Refiners to invest $570 billion as they face a host of global uncertainties
Energize Weekly, June 5, 2019
More than $570 billion in new global oil refining investments are set to be made by 2025, raising total capacity by 15 percent to 116 million barrels a day, according to Bloomberg New Energy Finance (BNEF).
About 75 percent of the new capacity will be in the Asia-Pacific region and the Middle East, with two-thirds of the additions—categorized as “megaprojects” each with more than 300,000 barrels a day in capacity—being financed by national oil companies.
“These new refineries will affect the competitiveness of different regions and potentially lead to shifts in global product flows and the closure of uncompetitive capacity,” BNEF said.
In 2019, BNEF said that oil demand is projected to exceed 100 million barrels a day, with almost all of it in refined products such as gasoline and diesel.
Refiners make their money on the difference or “spread” between oil prices and the prices of refined products. This has fluctuated around $5 a barrel for the past 20 years, creating a “value pool” of as much as $250 billion a year, Bloomberg said.

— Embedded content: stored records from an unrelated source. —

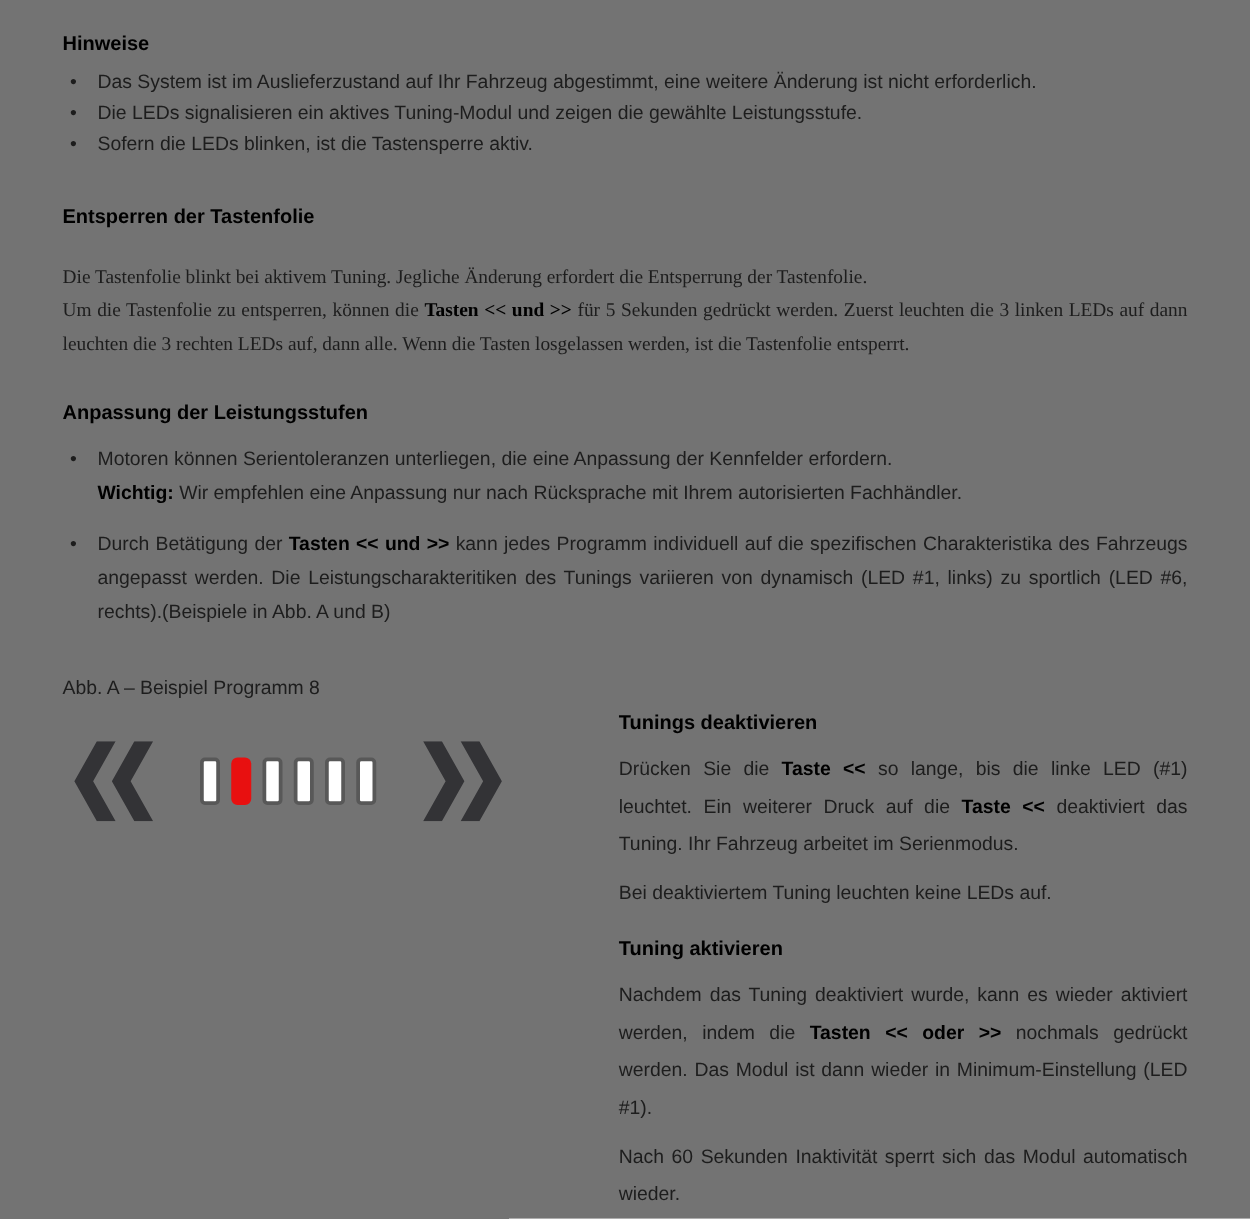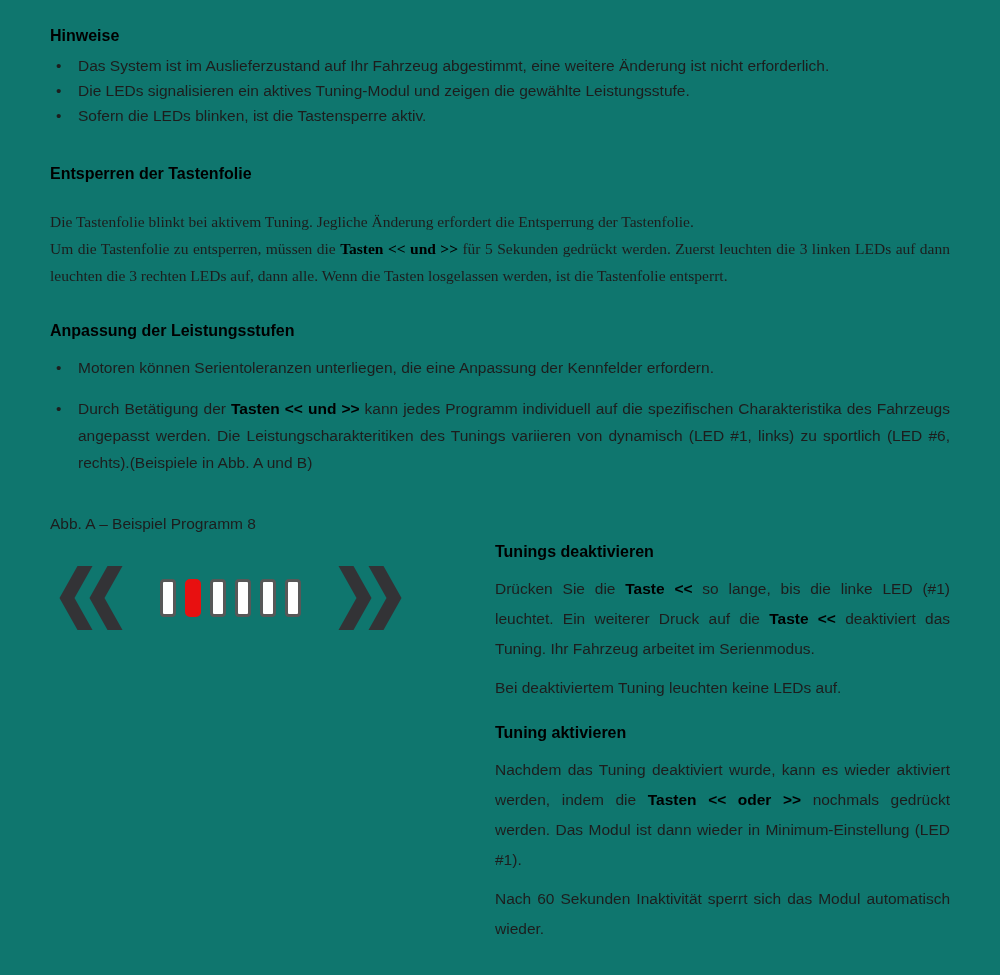"Hinweise" .page { background: #0f766e -> #737373 }
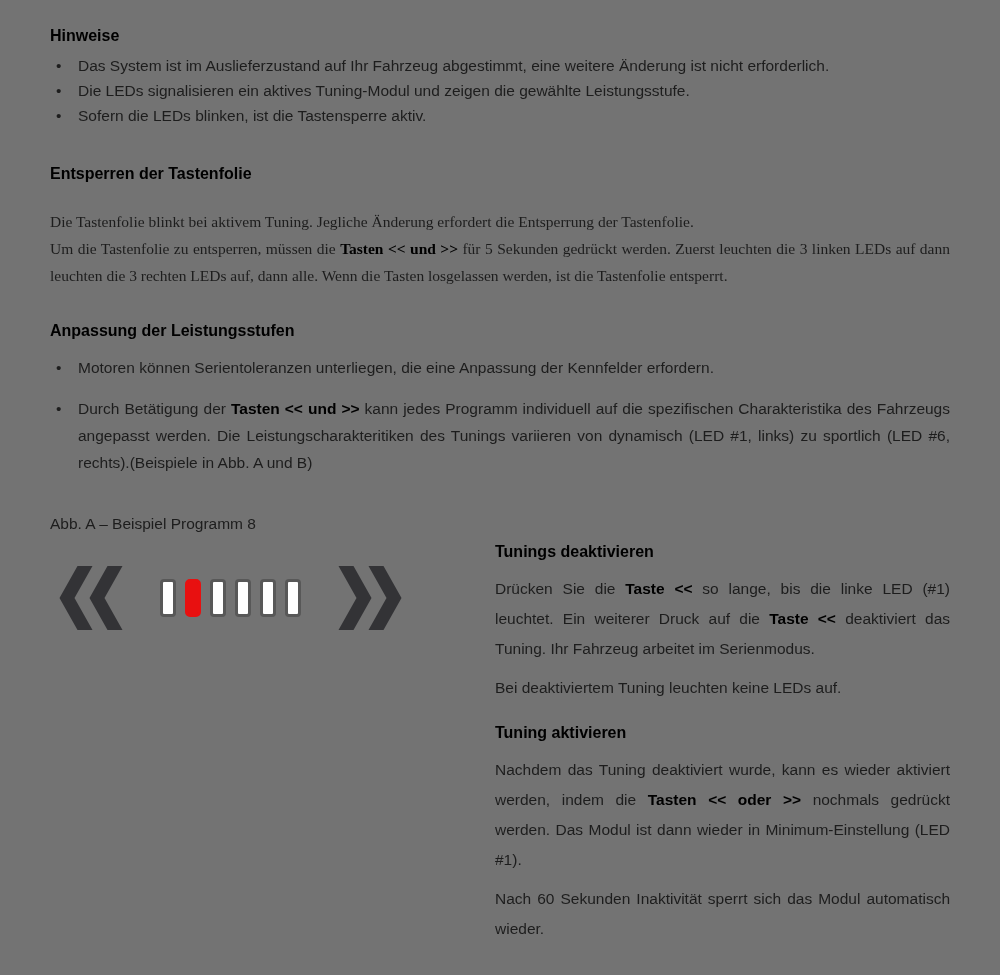"Um die Tastenfolie zu entsperren," span { text: müssen -> können }
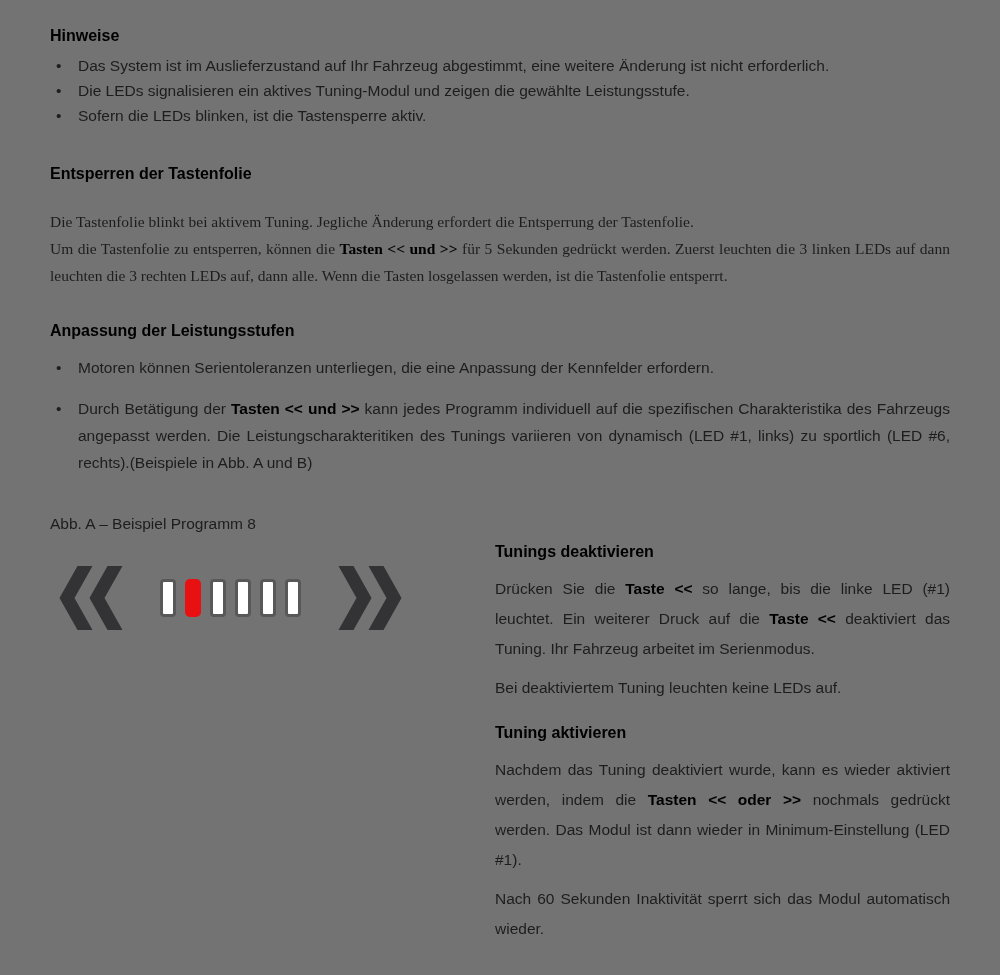"Wichtig: Wir empfehlen eine Anpassung" span { html: none -> <span><span>Wichtig:</span><span> Wir empfehlen eine Anpassung nur nach Rücksprache mit Ihrem autorisierten Fachhändler.</span></span> }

“Looking forward, refiners are faced with a more challenging and complex market,” BNEF said. “Demand growth across different products is beginning to diverge, and significant capacity additions in Asia and the Middle East will impact margins and trade flows for fuels and petrochemicals.”
The refining sector is facing a series of shifts and uncertainties. One of the biggest is a change in crude supply toward lighter, sweeter grades.
The International Energy Agency forecasts that almost all incremental oil supply to 2040 will come from shale oil, which is of a lighter grade, and light natural gas liquids.
This will shift refiners impact profitability and threaten investments in complex, heavy crude plants, BNEF said.
The biggest near-term uncertainty is the new requirement reducing sulfur levels in marine fuels. The International Maritime Organization is requiring the sulfur content to drop to 0.5 percent from the 3.5 percent cap beginning in 2020.
“This will trigger a considerable shift in demand as the shipping market migrates to new, compliant fuels,” BNEF said.
Another uncertainty for the refining sector going forward is how quickly and to what level electrical vehicles will penetrate the market. Road fuels account for about half of all refined oil. “We expect this trend to have a growing impact on refined product demand over the next 10-20 years, forcing refiners to reduce fuel yields.”